**Provided records**
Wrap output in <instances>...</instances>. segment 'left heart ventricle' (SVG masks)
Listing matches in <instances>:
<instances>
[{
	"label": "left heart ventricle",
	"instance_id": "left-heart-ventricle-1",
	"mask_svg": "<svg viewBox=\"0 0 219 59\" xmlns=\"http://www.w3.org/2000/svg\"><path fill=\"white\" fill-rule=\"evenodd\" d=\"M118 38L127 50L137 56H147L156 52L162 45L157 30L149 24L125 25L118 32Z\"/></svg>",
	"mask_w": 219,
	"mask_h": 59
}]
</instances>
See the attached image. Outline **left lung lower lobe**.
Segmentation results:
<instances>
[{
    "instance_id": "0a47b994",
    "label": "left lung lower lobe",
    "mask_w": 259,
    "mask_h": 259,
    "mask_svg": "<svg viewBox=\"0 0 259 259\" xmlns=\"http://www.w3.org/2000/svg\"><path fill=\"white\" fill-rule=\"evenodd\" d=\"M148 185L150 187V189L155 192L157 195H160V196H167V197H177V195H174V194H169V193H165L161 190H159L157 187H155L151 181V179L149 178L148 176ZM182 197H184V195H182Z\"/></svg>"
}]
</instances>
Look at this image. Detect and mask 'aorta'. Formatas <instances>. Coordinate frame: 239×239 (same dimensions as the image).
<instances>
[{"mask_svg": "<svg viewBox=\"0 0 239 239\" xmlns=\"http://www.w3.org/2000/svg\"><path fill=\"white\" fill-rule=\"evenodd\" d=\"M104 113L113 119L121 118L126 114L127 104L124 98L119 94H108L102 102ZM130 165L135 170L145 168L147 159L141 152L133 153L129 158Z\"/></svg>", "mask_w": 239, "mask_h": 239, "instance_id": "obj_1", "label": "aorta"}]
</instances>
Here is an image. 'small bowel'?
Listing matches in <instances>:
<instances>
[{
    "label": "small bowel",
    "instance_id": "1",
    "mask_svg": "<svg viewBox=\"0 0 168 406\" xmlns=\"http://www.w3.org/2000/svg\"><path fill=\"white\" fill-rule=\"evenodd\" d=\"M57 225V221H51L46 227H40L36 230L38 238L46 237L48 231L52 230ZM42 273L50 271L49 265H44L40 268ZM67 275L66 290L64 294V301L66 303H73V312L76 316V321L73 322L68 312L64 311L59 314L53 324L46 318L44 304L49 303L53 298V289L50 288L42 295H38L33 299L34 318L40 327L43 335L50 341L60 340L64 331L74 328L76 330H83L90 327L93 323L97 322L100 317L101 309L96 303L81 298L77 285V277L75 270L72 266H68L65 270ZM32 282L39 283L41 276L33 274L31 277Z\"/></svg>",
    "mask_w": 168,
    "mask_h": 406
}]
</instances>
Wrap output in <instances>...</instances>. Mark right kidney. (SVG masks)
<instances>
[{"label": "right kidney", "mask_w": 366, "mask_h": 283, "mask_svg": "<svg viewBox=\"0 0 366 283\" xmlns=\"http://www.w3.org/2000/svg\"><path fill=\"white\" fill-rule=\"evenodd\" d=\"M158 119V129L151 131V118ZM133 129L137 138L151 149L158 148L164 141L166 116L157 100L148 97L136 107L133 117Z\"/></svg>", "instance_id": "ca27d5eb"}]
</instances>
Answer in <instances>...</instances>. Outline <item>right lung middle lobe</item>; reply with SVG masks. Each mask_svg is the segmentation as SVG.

**Task**
Count the lines in the records above that contain the string "lobe", with case counting, and reply with that number alone.

**Solution to this exercise**
3